What you have to do ▸ Extend the blockchain CTF cheat sheet below, starting right after its last line.

Text shown ▸
______

Blockchain CTF Cheat Sheet

Connect to challenge

# Most CTF blockchain challenges provide:
# - RPC endpoint (e.g. http://host:port)
# - Deployed contract address
# - Private key (funded test account)
# - Challenge contract source

# Install foundry (cast + forge + anvil)
curl -L https://foundry.paradigm.xyz | bash
foundryup

# Quick cast interaction
cast call <contract> "isSolved()(bool)" \
  --rpc-url http://host:port

# Send transaction
cast send <contract> "solve()" \
  --private-key <key> --rpc-url http://host:port

Web3.py quick setup

from web3 import Web3

w3 = Web3(Web3.HTTPProvider('http://host:port'))
account = w3.eth.account.from_key('0xprivkey')
contract = w3.eth.contract(
    address='0xcontract...',
    abi=abi_json
)

# Read state
result = contract.functions.isSolved().call()

# Send transaction
tx = contract.functions.solve().build_transaction({
    'from': account.address,
    'nonce': w3.eth.get_transaction_count(account.address),
    'gas': 200000,
})
signed = account.sign_transaction(tx)
w3.eth.send_raw_transaction(signed.rawTransaction)

cast commands

# Get ABI / source
cast etherscan-source <addr>    # if on mainnet

# Read public variables
cast call <addr> "owner()(address)"

______

Recorded information ▸
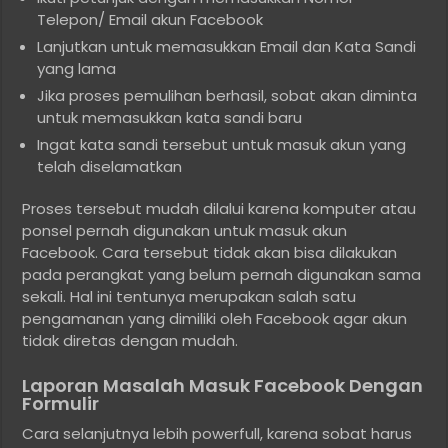
Telepon/ Email akun Facebook
Lanjutkan untuk memasukkan Email dan Kata Sandi
yang lama
Jika proses pemulihan berhasil, sobat akan diminta
untuk memasukkan kata sandi baru
Ingat kata sandi tersebut untuk masuk akun yang
telah diselamatkan
Proses tersebut mudah dilalui karena komputer atau
ponsel pernah digunakan untuk masuk akun
Facebook. Cara tersebut tidak akan bisa dilakukan
pada perangkat yang belum pernah digunakan sama
sekali. Hal ini tentunya merupakan salah satu
pengamanan yang dimiliki oleh Facebook agar akun
tidak diretas dengan mudah.
Laporan Masalah Masuk Facebook Dengan
Formulir
Cara selanjutnya lebih powerfull, karena sobat harus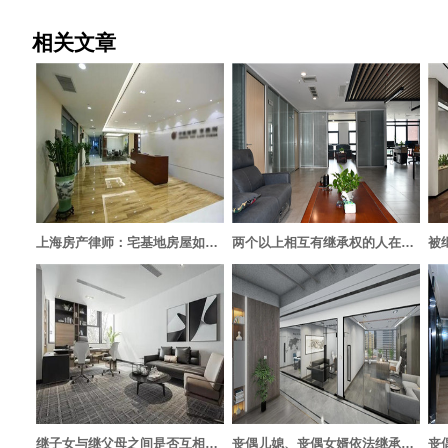
相关文章
上海房产律师：宅基地房屋如何继承？
两个以上相互有继承权的人在同一事件中死亡，其死亡时间如何确定？
继子女与继父母之间是否互相有继承权？
丧偶儿媳、丧偶女婿依法继承公婆、岳父母遗产的，其子女能否代位继承？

______

Task output ▸
cast call <addr> "balanceOf(address)(uint256)" <user>

# Read raw storage slot
cast storage <addr> 0          # slot 0
cast storage <addr> 1          # slot 1

# Get balance
cast balance <addr> --rpc-url http://host:port

# Decode calldata
cast 4byte-decode <calldata>
cast calldata-decode "func(uint256)" <calldata>

# Transaction history
cast tx <txhash>
cast receipt <txhash>

Storage layout

# Solidity storage slots (256-bit each)
# Slot 0: first state var
# Slot 1: second state var
# Mappings: slot = keccak256(key . base_slot)
# Arrays:   slot = keccak256(base_slot) + index

# Calculate mapping slot in Python
python3 -c "
from web3 import Web3
key = Web3.to_bytes(hexstr='0x' + '0'*62 + 'addr_padded')
slot = Web3.to_bytes(0)  # base slot = 0
loc = Web3.solidity_keccak(['bytes32','bytes32'], [key, slot])
print(loc.hex())
"

# Private variables are NOT secret
# Everything on-chain is readable
cast storage <contract> <slot> --rpc-url http://host

Vulnerability quick reference

Vulnerability	Pattern to look for	Impact
Reentrancy	External call before state update	Drain funds, infinite loops critical
Integer overflow	Solidity < 0.8.0, no SafeMath, unchecked{}	Wrap to 0 / max uint critical
tx.origin auth	`require(tx.origin == owner)`	Bypass via intermediate contract
Weak randomness	block.timestamp, blockhash, block.number	Predict "random" values
Delegatecall	delegatecall to attacker-controlled address	Take over storage/ownership
Private data	password stored in private variable	Read raw storage slot
Selfdestruct	Force send ETH to any contract	Break balance assumptions
Flash loan	Price oracle manipulation in same tx	Drain pools
Access control	Missing onlyOwner, public init function	Unauthorized ownership
Front-running	Commit-reveal missing, predictable mempool	MEV / steal prizes

Identify & exploit

// Vulnerable pattern:
function withdraw(uint amount) public {
    require(balances[msg.sender] >= amount);
    (bool ok,) = msg.sender.call{value: amount}("");
    balances[msg.sender] -= amount; // update AFTER call!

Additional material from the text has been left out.